__Your instructions__: What lines in the listing below hold the string "Table"? Please copy them out.

__Task data__:
▼▼▼
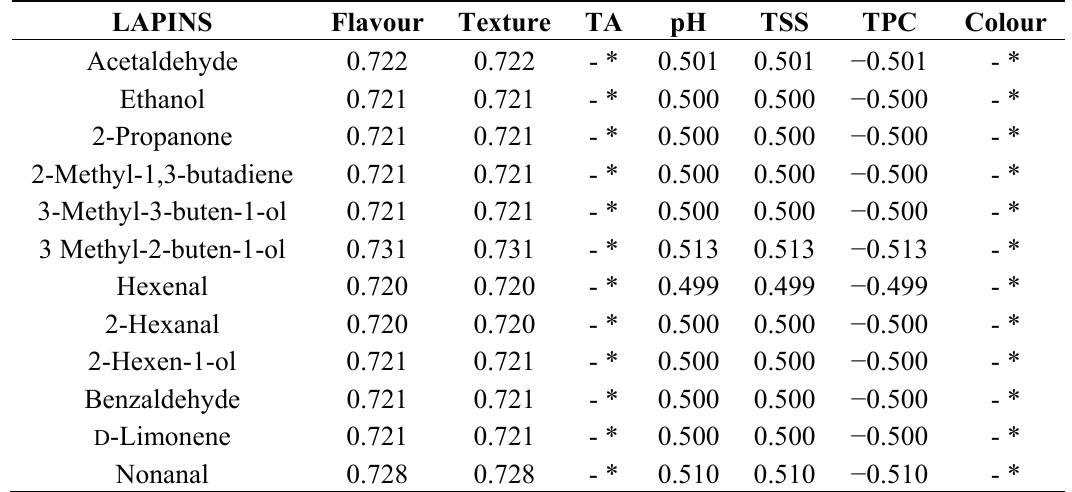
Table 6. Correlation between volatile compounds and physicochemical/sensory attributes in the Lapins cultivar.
▲▲▲
▼▼▼
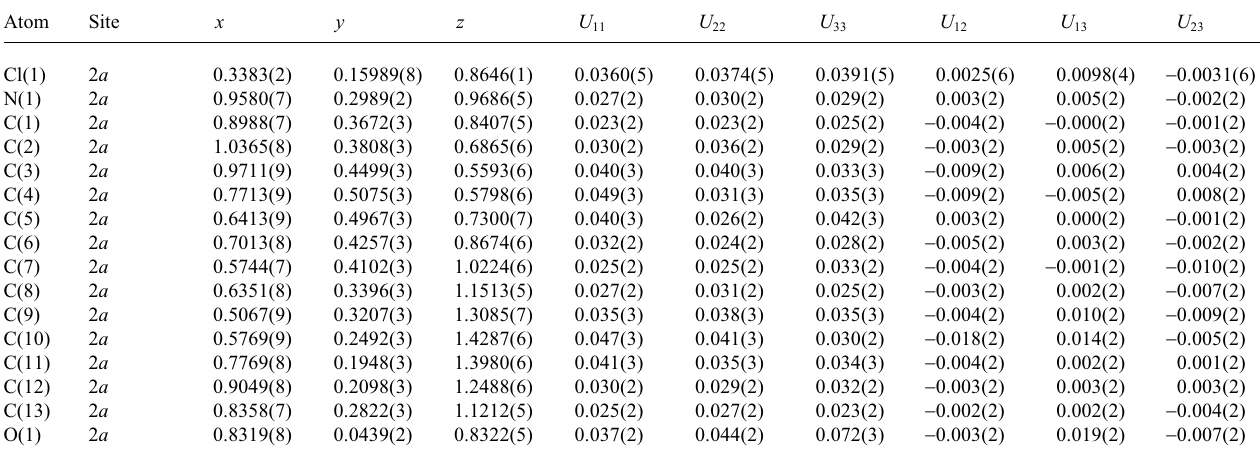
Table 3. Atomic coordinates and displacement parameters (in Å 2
▲▲▲
▼▼▼
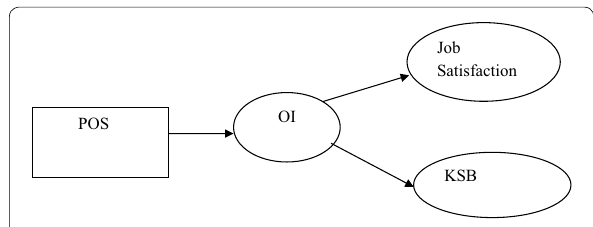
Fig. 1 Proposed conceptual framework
▲▲▲
__Exercise output__:
Table 6. Correlation between volatile compounds and physicochemical/sensory attributes in the Lapins cultivar.
Table 3. Atomic coordinates and displacement parameters (in Å 2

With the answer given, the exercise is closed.